§ **TEXTE RETENU**
________________________________________

(1951) Demain l’Europe ! (1949-1951) « Demain l’Europe ! — Le Conseil de l’Europe (28 mars 1949) » pp. p. 1

Demain l’Europe ! — Le Conseil de l’Europe (28 mars 1949)

Pendant que la presse du monde entier discute le pacte de l’Atlantique, un événement peut-être décisif se prépare en silence, à Londres, aujourd’hui même. Il s’agit de fixer les statuts d’un Parlement européen. Les représentants de dix nations se sont réunis ce matin, et nous saurons peut-être en fin de semaine, les résultats de leurs travaux.

On peut juger bizarre qu’une telle négociation, qui engage l’avenir de notre Europe, se poursuive à huis clos, et sans la moindre publicité. Il semblerait que les gouvernements n’aient pas envie qu’on sache qu’ils font l’Europe… C’est qu’ils la font à leur corps défendant. On les y pousse, et ils n’osent pas dire non, mais ils espèrent garder aussi longtemps que possible le contrôle de l’opération.

L’initiative, en vérité, appartient aux fédéralistes. Et, pour vous faire comprendre la portée de la réunion qui se tient à Londres, cette semaine, je vais résumer brièvement les étapes de sa préparation.

Au mois de mai 1948, il y a donc un peu moins d’un an, nous avons convoqué un Congrès de l’Europe avec l’appui des organisations les plus diverses, économiques, parlementaires et religieuses, syndicales et fédéralistes. Ce congrès, présidé par Churchill, réunit 800 délégués. À l’unanimité, il résolut d’entreprendre une action immédiate en faveur de la convocation d’une Assemblée européenne.

________________________________________

§ **CONSIGNES**
1 - Selon le texte sur le Conseil de l'Europe, quels types d'organisations ont appuyé la convocation du Congrès de l'Europe en mai 1948 ?
2 - Pouvez-vous poursuivre le texte sur le Conseil de l'Europe après sa dernière phrase ?
Les enregistrements n'ont aucun rôle à jouer ici.

________________________________________

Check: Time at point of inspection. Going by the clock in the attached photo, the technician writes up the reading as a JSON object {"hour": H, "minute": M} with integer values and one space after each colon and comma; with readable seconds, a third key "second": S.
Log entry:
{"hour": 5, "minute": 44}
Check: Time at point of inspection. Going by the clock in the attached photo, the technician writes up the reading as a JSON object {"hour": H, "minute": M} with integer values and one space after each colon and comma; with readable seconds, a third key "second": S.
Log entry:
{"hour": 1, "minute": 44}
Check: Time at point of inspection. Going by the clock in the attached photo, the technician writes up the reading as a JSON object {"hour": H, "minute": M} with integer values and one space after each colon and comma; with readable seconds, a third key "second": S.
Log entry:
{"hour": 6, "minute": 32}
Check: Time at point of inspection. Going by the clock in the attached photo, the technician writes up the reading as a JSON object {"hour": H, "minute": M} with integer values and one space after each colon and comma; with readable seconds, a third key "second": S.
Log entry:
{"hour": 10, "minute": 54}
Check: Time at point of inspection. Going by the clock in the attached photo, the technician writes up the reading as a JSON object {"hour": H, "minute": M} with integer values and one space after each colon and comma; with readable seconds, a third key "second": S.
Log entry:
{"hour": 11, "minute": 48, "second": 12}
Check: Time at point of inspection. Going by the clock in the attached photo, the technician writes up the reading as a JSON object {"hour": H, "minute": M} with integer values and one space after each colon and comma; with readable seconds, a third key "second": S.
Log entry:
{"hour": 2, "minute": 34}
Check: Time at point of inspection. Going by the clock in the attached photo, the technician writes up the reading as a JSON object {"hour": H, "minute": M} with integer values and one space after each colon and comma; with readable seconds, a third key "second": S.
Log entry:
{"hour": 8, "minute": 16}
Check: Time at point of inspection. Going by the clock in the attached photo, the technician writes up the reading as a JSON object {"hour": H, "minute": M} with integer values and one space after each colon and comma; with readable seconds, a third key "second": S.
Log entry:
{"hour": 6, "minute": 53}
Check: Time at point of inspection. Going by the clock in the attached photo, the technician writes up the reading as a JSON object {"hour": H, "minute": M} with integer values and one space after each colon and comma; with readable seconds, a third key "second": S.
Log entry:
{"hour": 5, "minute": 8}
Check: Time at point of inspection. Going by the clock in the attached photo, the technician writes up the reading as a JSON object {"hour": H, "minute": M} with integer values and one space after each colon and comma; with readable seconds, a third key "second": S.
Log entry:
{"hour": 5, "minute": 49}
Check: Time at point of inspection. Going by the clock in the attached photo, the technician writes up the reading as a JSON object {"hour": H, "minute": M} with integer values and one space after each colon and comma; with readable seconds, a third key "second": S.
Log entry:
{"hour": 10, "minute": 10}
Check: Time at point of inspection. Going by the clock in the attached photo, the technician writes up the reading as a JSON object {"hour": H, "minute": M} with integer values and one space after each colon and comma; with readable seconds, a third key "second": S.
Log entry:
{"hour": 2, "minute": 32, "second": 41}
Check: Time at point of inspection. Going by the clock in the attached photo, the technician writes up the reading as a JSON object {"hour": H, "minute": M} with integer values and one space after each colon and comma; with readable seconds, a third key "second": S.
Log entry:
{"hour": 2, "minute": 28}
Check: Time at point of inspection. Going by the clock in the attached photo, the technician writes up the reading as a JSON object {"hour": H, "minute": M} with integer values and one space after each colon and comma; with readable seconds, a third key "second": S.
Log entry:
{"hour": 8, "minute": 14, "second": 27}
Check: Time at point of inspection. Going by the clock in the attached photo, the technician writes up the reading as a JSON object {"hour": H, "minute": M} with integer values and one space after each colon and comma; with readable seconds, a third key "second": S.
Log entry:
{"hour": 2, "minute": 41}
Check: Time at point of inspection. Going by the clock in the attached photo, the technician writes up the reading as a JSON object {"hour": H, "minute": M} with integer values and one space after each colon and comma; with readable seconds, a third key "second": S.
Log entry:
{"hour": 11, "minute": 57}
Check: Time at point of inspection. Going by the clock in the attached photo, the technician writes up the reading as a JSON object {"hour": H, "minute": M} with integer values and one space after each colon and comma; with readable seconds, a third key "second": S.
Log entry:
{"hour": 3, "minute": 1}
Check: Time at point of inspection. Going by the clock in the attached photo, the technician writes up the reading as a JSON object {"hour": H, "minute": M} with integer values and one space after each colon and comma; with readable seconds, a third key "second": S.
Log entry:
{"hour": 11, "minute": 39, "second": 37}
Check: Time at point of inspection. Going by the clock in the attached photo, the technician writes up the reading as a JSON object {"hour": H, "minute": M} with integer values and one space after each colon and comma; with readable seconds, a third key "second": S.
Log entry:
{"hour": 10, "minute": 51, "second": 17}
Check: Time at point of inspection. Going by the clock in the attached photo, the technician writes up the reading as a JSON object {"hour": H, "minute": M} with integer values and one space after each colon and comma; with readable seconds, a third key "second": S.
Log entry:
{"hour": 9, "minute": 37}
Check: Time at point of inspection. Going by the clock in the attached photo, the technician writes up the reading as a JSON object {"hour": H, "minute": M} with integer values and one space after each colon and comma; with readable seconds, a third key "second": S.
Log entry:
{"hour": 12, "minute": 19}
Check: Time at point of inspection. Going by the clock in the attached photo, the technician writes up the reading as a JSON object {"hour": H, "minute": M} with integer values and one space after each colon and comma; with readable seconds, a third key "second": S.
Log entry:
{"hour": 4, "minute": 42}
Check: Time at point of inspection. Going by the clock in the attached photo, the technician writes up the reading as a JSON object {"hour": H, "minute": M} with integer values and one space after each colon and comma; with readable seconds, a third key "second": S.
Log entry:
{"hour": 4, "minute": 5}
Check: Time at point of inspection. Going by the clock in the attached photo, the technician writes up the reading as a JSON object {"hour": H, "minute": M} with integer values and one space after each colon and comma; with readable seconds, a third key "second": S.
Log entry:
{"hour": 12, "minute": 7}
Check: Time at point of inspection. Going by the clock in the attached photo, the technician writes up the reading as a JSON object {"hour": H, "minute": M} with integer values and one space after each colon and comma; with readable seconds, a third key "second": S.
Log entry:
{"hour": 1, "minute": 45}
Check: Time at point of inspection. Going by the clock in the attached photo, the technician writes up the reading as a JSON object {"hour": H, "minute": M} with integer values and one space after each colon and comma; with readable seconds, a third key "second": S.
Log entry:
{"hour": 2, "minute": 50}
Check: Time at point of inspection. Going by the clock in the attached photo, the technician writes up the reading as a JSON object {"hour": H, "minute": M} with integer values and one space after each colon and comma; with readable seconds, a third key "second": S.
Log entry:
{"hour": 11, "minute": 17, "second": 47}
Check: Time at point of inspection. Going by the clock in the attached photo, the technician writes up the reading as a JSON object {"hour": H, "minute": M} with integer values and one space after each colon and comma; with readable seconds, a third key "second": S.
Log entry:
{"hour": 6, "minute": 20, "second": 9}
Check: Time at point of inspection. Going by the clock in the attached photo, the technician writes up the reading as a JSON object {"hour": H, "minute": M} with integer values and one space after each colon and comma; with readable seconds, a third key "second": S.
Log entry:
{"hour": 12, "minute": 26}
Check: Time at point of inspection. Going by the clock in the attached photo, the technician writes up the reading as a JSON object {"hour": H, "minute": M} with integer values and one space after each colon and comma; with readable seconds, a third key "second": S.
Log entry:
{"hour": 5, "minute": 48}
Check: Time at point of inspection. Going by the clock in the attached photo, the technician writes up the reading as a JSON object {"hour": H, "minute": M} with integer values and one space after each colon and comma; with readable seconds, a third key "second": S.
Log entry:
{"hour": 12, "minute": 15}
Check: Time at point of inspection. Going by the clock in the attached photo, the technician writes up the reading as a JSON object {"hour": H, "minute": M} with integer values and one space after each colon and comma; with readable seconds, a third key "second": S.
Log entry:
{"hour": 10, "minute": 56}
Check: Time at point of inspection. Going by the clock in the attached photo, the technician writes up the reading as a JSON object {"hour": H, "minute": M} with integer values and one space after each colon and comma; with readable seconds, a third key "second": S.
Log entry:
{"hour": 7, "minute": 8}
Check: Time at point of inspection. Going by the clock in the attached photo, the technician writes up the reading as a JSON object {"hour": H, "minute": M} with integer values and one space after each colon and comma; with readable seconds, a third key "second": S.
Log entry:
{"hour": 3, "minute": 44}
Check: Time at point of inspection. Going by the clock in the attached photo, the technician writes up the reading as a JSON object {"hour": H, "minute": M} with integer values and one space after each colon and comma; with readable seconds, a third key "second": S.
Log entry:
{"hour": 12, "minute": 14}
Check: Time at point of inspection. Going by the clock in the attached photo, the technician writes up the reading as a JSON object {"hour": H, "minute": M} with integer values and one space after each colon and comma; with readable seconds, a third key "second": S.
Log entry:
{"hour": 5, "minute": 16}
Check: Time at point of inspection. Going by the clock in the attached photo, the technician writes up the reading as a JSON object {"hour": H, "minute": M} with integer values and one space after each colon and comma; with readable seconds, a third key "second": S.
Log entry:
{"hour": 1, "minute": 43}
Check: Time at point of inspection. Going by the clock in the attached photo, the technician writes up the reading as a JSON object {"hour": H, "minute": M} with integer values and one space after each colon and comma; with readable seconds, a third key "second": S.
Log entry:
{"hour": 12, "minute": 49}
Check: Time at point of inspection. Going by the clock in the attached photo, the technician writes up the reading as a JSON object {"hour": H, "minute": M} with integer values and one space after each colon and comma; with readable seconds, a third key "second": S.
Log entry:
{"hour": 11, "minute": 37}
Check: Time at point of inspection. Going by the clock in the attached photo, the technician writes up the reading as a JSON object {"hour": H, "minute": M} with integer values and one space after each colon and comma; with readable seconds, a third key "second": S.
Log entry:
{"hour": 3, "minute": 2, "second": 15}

________________________________________

§ **RÉPONSES**
1 - Économiques, parlementaires, religieuses, syndicales et fédéralistes.

2 -
Le 18 août, nos délégués remettaient aux cinq puissances signataires du pacte de Bruxelles un Mémorandum détaillé sur notre projet d’Assemblée.

Le même jour, ces propositions se voyaient acceptées sans réserve par le gouvernement français, bientôt suivi par les pays du Benelux.

Après beaucoup d’hésitations, le cabinet de M. Bevin se résignait à suivre ses alliés.

Un comité fut alors désigné par les gouvernements des 5 puissances pour examiner la question. Ses travaux commencèrent en novembre, et le 29 janvier de cette année, le comité des Cinq annonçait à la presse qu’il venait d’aboutir à un accord. Un Conseil de l’Europe allait être formé. Il comprendrait d’une part un Comité de ministres, et d’autre part un corps consultatif, désigné par les parlements.

Ce n’était qu’un premier pas vers l’action, vers l’Europe, — mais c’est le premier pas qui coûte. Peu de jours après, on annonçait que la ville de Strasbourg serait choisie comme siège du corps consultatif, et que l’Assemblée serait convoquée dès cet automne.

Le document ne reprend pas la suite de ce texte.